- Opening Delimiter -

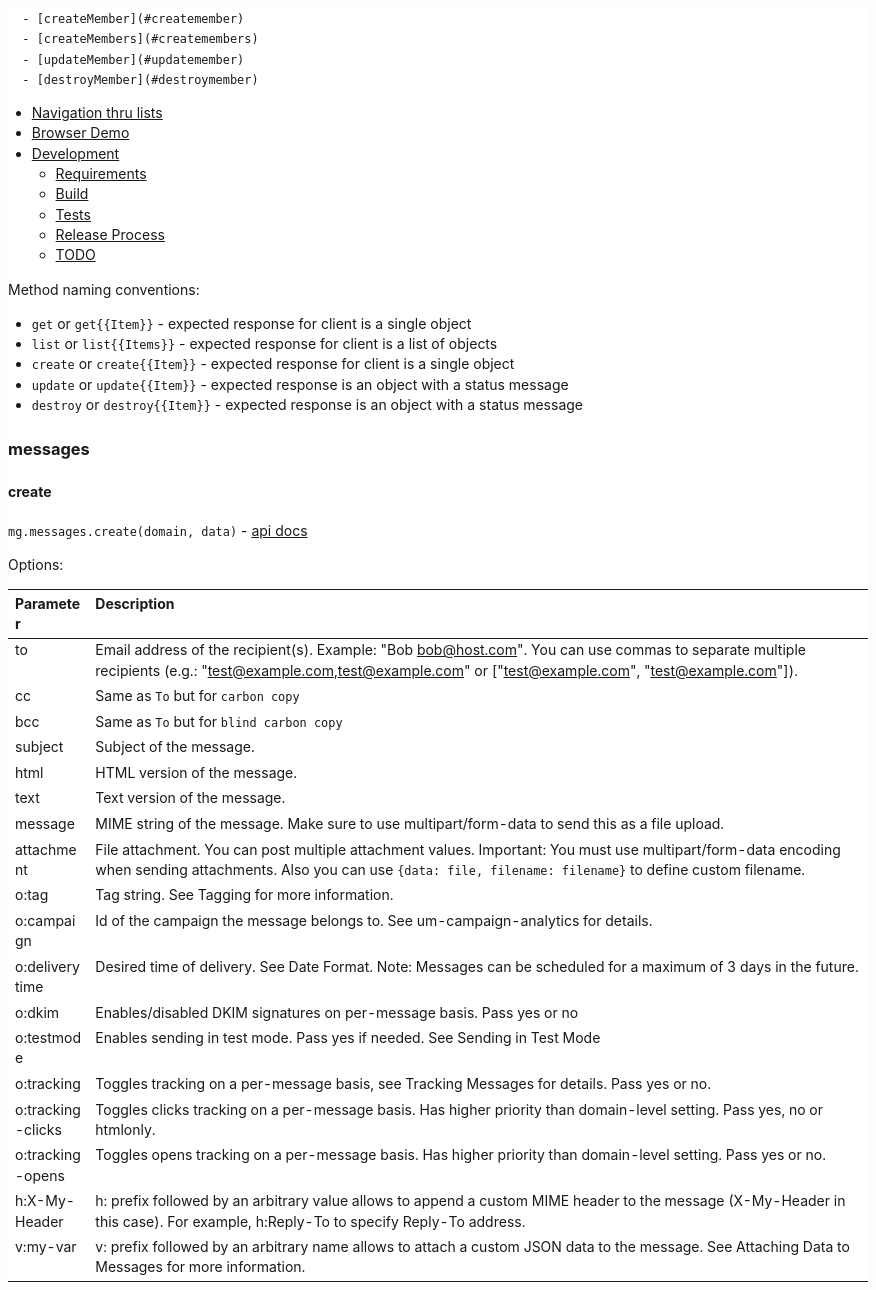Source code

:       - [createMember](#createmember)
      - [createMembers](#createmembers)
      - [updateMember](#updatemember)
      - [destroyMember](#destroymember)
  - [Navigation thru lists](#navigation-thru-lists)
  - [Browser Demo](#browser-demo)
- [Development](#development)
  - [Requirements](#requirements)
  - [Build](#build)
  - [Tests](#tests)
  - [Release Process](#release-process)
  - [TODO](#todo)

Method naming conventions:
- `get` or `get{{Item}}` - expected response for client is a single object
- `list` or `list{{Items}}` - expected response for client is a list of objects
- `create` or `create{{Item}}` - expected response for client is a single object
- `update` or `update{{Item}}` - expected response is an object with a status message
- `destroy` or `destroy{{Item}}` - expected response is an object with a status message

### messages

#### create

`mg.messages.create(domain, data)` - [api docs](https://documentation.mailgun.com/en/latest/api-sending.html)

Options:

Parameter         | Description
:---------------- | :---------------------------------------------------------------------------------------------------------------------------------------------------------------------------------------
to                | Email address of the recipient(s). Example: "Bob <bob@host.com>". You can use commas to separate multiple recipients (e.g.: "test@example.com,test@example.com" or ["test@example.com", "test@example.com"]).
cc                | Same as `To` but for `carbon copy`
bcc               | Same as `To` but for `blind carbon copy`
subject           | Subject of the message.
html              | HTML version of the message.
text              | Text version of the message.
message           | MIME string of the message. Make sure to use multipart/form-data to send this as a file upload.
attachment        | File attachment. You can post multiple attachment values. Important: You must use multipart/form-data encoding when sending attachments. Also you can use `{data: file, filename: filename}` to define custom filename.
o:tag             | Tag string. See Tagging for more information.
o:campaign        | Id of the campaign the message belongs to. See um-campaign-analytics for details.
o:deliverytime    | Desired time of delivery. See Date Format. Note: Messages can be scheduled for a maximum of 3 days in the future.
o:dkim            | Enables/disabled DKIM signatures on per-message basis. Pass yes or no
o:testmode        | Enables sending in test mode. Pass yes if needed. See Sending in Test Mode
o:tracking        | Toggles tracking on a per-message basis, see Tracking Messages for details. Pass yes or no.
o:tracking-clicks | Toggles clicks tracking on a per-message basis. Has higher priority than domain-level setting. Pass yes, no or htmlonly.
o:tracking-opens  | Toggles opens tracking on a per-message basis. Has higher priority than domain-level setting. Pass yes or no.
h:X-My-Header     | h: prefix followed by an arbitrary value allows to append a custom MIME header to the message (X-My-Header in this case). For example, h:Reply-To to specify Reply-To address.
v:my-var          | v: prefix followed by an arbitrary name allows to attach a custom JSON data to the message. See Attaching Data to Messages for more information.

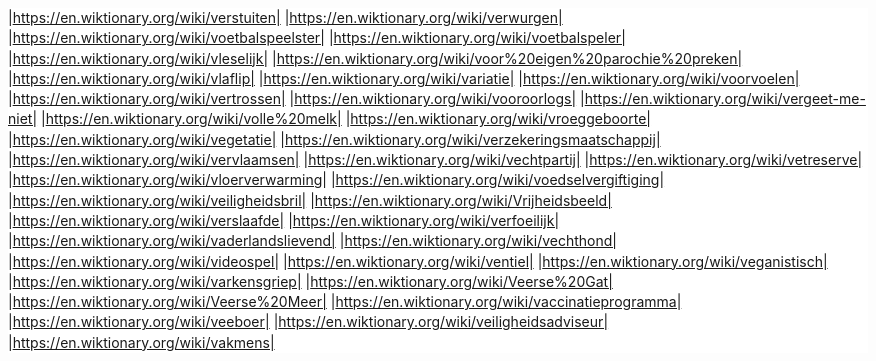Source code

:|https://en.wiktionary.org/wiki/verstuiten|
|https://en.wiktionary.org/wiki/verwurgen|
|https://en.wiktionary.org/wiki/voetbalspeelster|
|https://en.wiktionary.org/wiki/voetbalspeler|
|https://en.wiktionary.org/wiki/vleselijk|
|https://en.wiktionary.org/wiki/voor%20eigen%20parochie%20preken|
|https://en.wiktionary.org/wiki/vlaflip|
|https://en.wiktionary.org/wiki/variatie|
|https://en.wiktionary.org/wiki/voorvoelen|
|https://en.wiktionary.org/wiki/vertrossen|
|https://en.wiktionary.org/wiki/vooroorlogs|
|https://en.wiktionary.org/wiki/vergeet-me-niet|
|https://en.wiktionary.org/wiki/volle%20melk|
|https://en.wiktionary.org/wiki/vroeggeboorte|
|https://en.wiktionary.org/wiki/vegetatie|
|https://en.wiktionary.org/wiki/verzekeringsmaatschappij|
|https://en.wiktionary.org/wiki/vervlaamsen|
|https://en.wiktionary.org/wiki/vechtpartij|
|https://en.wiktionary.org/wiki/vetreserve|
|https://en.wiktionary.org/wiki/vloerverwarming|
|https://en.wiktionary.org/wiki/voedselvergiftiging|
|https://en.wiktionary.org/wiki/veiligheidsbril|
|https://en.wiktionary.org/wiki/Vrijheidsbeeld|
|https://en.wiktionary.org/wiki/verslaafde|
|https://en.wiktionary.org/wiki/verfoeilijk|
|https://en.wiktionary.org/wiki/vaderlandslievend|
|https://en.wiktionary.org/wiki/vechthond|
|https://en.wiktionary.org/wiki/videospel|
|https://en.wiktionary.org/wiki/ventiel|
|https://en.wiktionary.org/wiki/veganistisch|
|https://en.wiktionary.org/wiki/varkensgriep|
|https://en.wiktionary.org/wiki/Veerse%20Gat|
|https://en.wiktionary.org/wiki/Veerse%20Meer|
|https://en.wiktionary.org/wiki/vaccinatieprogramma|
|https://en.wiktionary.org/wiki/veeboer|
|https://en.wiktionary.org/wiki/veiligheidsadviseur|
|https://en.wiktionary.org/wiki/vakmens|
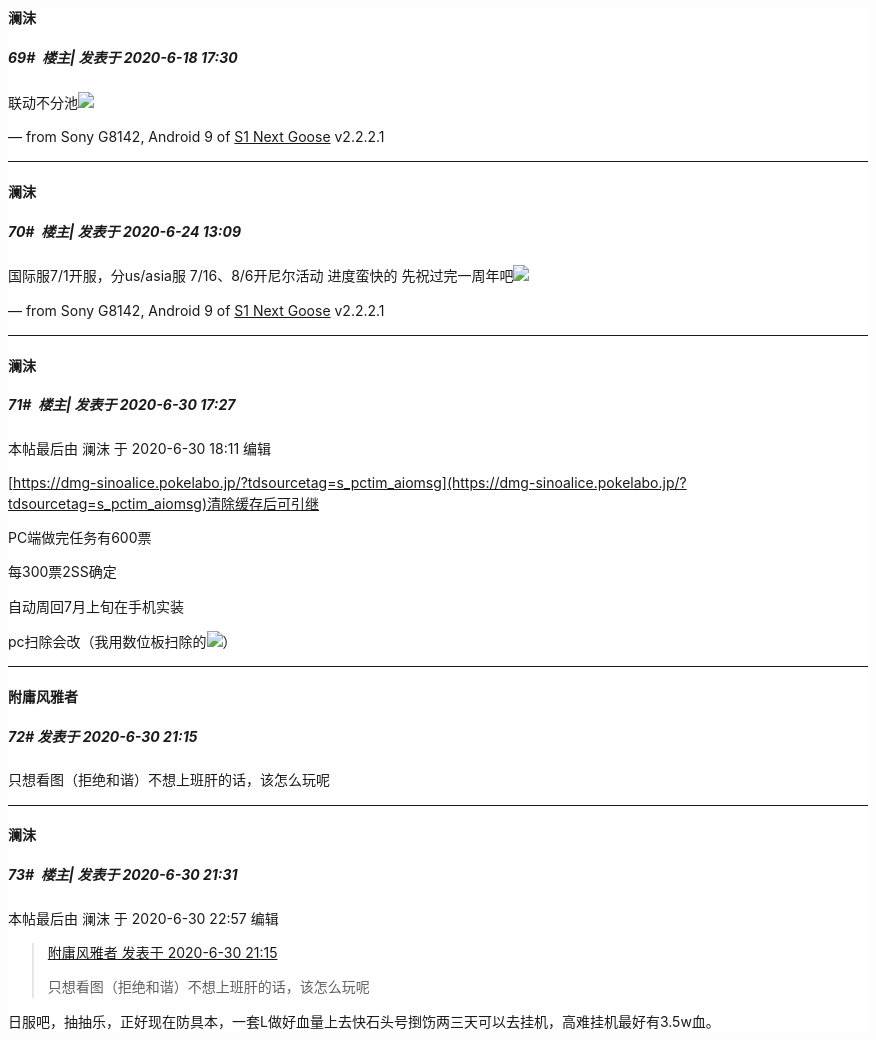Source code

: ####  澜沫  
##### 69#         楼主| 发表于 2020-6-18 17:30

联动不分池<img src="https://p.sda1.dev/0/e0fa4465e9aff758b77df74b4dd4ca55/-1e13871184459e41.jpg" referrerpolicy="no-referrer">

— from Sony G8142, Android 9 of [S1 Next Goose](https://pan.baidu.com/s/1mi43uRm) v2.2.2.1

*****

####  澜沫  
##### 70#         楼主| 发表于 2020-6-24 13:09

国际服7/1开服，分us/asia服
7/16、8/6开尼尔活动
进度蛮快的
先祝过完一周年吧<img src="https://static.saraba1st.com/image/smiley/face2017/075.png" referrerpolicy="no-referrer">

— from Sony G8142, Android 9 of [S1 Next Goose](https://pan.baidu.com/s/1mi43uRm) v2.2.2.1

*****

####  澜沫  
##### 71#         楼主| 发表于 2020-6-30 17:27

 本帖最后由 澜沫 于 2020-6-30 18:11 编辑 

[https://dmg-sinoalice.pokelabo.jp/?tdsourcetag=s_pctim_aiomsg](https://dmg-sinoalice.pokelabo.jp/?tdsourcetag=s_pctim_aiomsg)清除缓存后可引继

PC端做完任务有600票

每300票2SS确定

自动周回7月上旬在手机实装

pc扫除会改（我用数位板扫除的<img src="https://static.saraba1st.com/image/smiley/face2017/001.png" referrerpolicy="no-referrer">）

*****

####  附庸风雅者  
##### 72#       发表于 2020-6-30 21:15

只想看图（拒绝和谐）不想上班肝的话，该怎么玩呢

*****

####  澜沫  
##### 73#         楼主| 发表于 2020-6-30 21:31

 本帖最后由 澜沫 于 2020-6-30 22:57 编辑 
<blockquote><a href="httphttps://bbs.saraba1st.com/2b/forum.php?mod=redirect&amp;goto=findpost&amp;pid=48015403&amp;ptid=1925624" target="_blank">附庸风雅者 发表于 2020-6-30 21:15</a>

只想看图（拒绝和谐）不想上班肝的话，该怎么玩呢</blockquote>
日服吧，抽抽乐，正好现在防具本，一套L做好血量上去快石头号捯饬两三天可以去挂机，高难挂机最好有3.5w血。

- Closing Delimiter -

TASK DIRECTIONS: Go through the data and gather every line that holds "static".

ANSWER AREA:
先祝过完一周年吧<img src="https://static.saraba1st.com/image/smiley/face2017/075.png" referrerpolicy="no-referrer">
pc扫除会改（我用数位板扫除的<img src="https://static.saraba1st.com/image/smiley/face2017/001.png" referrerpolicy="no-referrer">）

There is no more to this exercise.